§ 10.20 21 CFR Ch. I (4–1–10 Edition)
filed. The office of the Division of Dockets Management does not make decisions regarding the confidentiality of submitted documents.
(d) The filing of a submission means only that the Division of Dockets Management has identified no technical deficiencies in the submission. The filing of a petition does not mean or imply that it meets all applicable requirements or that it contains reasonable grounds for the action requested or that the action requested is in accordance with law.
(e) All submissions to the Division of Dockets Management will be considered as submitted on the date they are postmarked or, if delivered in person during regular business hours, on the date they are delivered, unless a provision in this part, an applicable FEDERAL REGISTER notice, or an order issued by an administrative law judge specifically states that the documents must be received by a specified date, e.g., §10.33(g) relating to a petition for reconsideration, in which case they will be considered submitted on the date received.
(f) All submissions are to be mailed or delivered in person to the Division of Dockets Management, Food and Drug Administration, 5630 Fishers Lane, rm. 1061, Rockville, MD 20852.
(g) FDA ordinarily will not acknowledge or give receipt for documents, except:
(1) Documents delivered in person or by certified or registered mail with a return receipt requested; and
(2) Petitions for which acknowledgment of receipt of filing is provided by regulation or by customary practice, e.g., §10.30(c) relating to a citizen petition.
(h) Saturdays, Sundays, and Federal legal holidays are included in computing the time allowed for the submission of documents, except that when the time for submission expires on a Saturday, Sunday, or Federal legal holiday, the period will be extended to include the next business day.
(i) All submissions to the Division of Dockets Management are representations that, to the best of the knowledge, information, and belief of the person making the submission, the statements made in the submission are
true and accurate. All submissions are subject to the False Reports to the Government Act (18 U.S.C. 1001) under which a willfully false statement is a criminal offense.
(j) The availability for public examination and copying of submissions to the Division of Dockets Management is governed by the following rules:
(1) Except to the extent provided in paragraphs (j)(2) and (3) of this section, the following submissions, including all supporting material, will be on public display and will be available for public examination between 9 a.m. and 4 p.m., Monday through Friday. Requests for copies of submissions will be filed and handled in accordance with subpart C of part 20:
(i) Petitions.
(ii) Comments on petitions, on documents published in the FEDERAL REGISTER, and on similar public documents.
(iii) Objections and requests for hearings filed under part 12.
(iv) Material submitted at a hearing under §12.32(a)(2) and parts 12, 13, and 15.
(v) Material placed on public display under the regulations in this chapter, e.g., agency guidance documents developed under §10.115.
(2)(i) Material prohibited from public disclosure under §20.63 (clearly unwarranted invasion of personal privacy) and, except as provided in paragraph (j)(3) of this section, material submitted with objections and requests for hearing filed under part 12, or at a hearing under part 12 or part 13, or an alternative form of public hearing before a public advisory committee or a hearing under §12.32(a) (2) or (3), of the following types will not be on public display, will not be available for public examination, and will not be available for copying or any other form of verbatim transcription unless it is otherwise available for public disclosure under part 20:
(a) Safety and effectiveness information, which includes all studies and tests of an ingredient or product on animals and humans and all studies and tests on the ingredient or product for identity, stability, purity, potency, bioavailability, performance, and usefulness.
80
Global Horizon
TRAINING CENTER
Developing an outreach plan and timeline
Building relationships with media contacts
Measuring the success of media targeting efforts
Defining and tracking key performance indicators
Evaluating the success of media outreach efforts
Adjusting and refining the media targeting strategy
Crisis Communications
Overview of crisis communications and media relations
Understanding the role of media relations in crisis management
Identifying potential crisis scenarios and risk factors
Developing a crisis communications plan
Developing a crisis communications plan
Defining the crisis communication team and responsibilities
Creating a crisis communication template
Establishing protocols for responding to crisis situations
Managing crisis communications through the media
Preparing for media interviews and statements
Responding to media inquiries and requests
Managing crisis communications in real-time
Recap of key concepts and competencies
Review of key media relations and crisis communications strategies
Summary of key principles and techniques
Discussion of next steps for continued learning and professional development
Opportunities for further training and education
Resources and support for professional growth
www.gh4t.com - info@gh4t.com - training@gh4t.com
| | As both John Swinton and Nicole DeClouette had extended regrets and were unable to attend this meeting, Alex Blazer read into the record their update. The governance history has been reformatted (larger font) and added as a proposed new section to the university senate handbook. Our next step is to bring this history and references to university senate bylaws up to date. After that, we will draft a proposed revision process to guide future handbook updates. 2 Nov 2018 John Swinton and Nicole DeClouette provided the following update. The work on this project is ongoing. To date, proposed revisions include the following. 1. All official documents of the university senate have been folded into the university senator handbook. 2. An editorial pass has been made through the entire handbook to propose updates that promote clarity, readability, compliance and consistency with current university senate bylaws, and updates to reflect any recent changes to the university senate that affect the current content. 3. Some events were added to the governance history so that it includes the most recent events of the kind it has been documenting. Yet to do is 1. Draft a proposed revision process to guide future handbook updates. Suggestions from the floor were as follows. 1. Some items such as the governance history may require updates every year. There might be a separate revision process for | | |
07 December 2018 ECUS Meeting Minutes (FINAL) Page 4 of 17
════
An exact copy of every entry above is the expected answer.

§ 10.20 21 CFR Ch. I (4–1–10 Edition)
filed. The office of the Division of Dockets Management does not make decisions regarding the confidentiality of submitted documents.
(d) The filing of a submission means only that the Division of Dockets Management has identified no technical deficiencies in the submission. The filing of a petition does not mean or imply that it meets all applicable requirements or that it contains reasonable grounds for the action requested or that the action requested is in accordance with law.
(e) All submissions to the Division of Dockets Management will be considered as submitted on the date they are postmarked or, if delivered in person during regular business hours, on the date they are delivered, unless a provision in this part, an applicable FEDERAL REGISTER notice, or an order issued by an administrative law judge specifically states that the documents must be received by a specified date, e.g., §10.33(g) relating to a petition for reconsideration, in which case they will be considered submitted on the date received.
(f) All submissions are to be mailed or delivered in person to the Division of Dockets Management, Food and Drug Administration, 5630 Fishers Lane, rm. 1061, Rockville, MD 20852.
(g) FDA ordinarily will not acknowledge or give receipt for documents, except:
(1) Documents delivered in person or by certified or registered mail with a return receipt requested; and
(2) Petitions for which acknowledgment of receipt of filing is provided by regulation or by customary practice, e.g., §10.30(c) relating to a citizen petition.
(h) Saturdays, Sundays, and Federal legal holidays are included in computing the time allowed for the submission of documents, except that when the time for submission expires on a Saturday, Sunday, or Federal legal holiday, the period will be extended to include the next business day.
(i) All submissions to the Division of Dockets Management are representations that, to the best of the knowledge, information, and belief of the person making the submission, the statements made in the submission are
true and accurate. All submissions are subject to the False Reports to the Government Act (18 U.S.C. 1001) under which a willfully false statement is a criminal offense.
(j) The availability for public examination and copying of submissions to the Division of Dockets Management is governed by the following rules:
(1) Except to the extent provided in paragraphs (j)(2) and (3) of this section, the following submissions, including all supporting material, will be on public display and will be available for public examination between 9 a.m. and 4 p.m., Monday through Friday. Requests for copies of submissions will be filed and handled in accordance with subpart C of part 20:
(i) Petitions.
(ii) Comments on petitions, on documents published in the FEDERAL REGISTER, and on similar public documents.
(iii) Objections and requests for hearings filed under part 12.
(iv) Material submitted at a hearing under §12.32(a)(2) and parts 12, 13, and 15.
(v) Material placed on public display under the regulations in this chapter, e.g., agency guidance documents developed under §10.115.
(2)(i) Material prohibited from public disclosure under §20.63 (clearly unwarranted invasion of personal privacy) and, except as provided in paragraph (j)(3) of this section, material submitted with objections and requests for hearing filed under part 12, or at a hearing under part 12 or part 13, or an alternative form of public hearing before a public advisory committee or a hearing under §12.32(a) (2) or (3), of the following types will not be on public display, will not be available for public examination, and will not be available for copying or any other form of verbatim transcription unless it is otherwise available for public disclosure under part 20:
(a) Safety and effectiveness information, which includes all studies and tests of an ingredient or product on animals and humans and all studies and tests on the ingredient or product for identity, stability, purity, potency, bioavailability, performance, and usefulness.
80
Global Horizon
TRAINING CENTER
Developing an outreach plan and timeline
Building relationships with media contacts
Measuring the success of media targeting efforts
Defining and tracking key performance indicators
Evaluating the success of media outreach efforts
Adjusting and refining the media targeting strategy
Crisis Communications
Overview of crisis communications and media relations
Understanding the role of media relations in crisis management
Identifying potential crisis scenarios and risk factors
Developing a crisis communications plan
Developing a crisis communications plan
Defining the crisis communication team and responsibilities
Creating a crisis communication template
Establishing protocols for responding to crisis situations
Managing crisis communications through the media
Preparing for media interviews and statements
Responding to media inquiries and requests
Managing crisis communications in real-time
Recap of key concepts and competencies
Review of key media relations and crisis communications strategies
Summary of key principles and techniques
Discussion of next steps for continued learning and professional development
Opportunities for further training and education
Resources and support for professional growth
www.gh4t.com - info@gh4t.com - training@gh4t.com
| | As both John Swinton and Nicole DeClouette had extended regrets and were unable to attend this meeting, Alex Blazer read into the record their update. The governance history has been reformatted (larger font) and added as a proposed new section to the university senate handbook. Our next step is to bring this history and references to university senate bylaws up to date. After that, we will draft a proposed revision process to guide future handbook updates. 2 Nov 2018 John Swinton and Nicole DeClouette provided the following update. The work on this project is ongoing. To date, proposed revisions include the following. 1. All official documents of the university senate have been folded into the university senator handbook. 2. An editorial pass has been made through the entire handbook to propose updates that promote clarity, readability, compliance and consistency with current university senate bylaws, and updates to reflect any recent changes to the university senate that affect the current content. 3. Some events were added to the governance history so that it includes the most recent events of the kind it has been documenting. Yet to do is 1. Draft a proposed revision process to guide future handbook updates. Suggestions from the floor were as follows. 1. Some items such as the governance history may require updates every year. There might be a separate revision process for | | |
07 December 2018 ECUS Meeting Minutes (FINAL) Page 4 of 17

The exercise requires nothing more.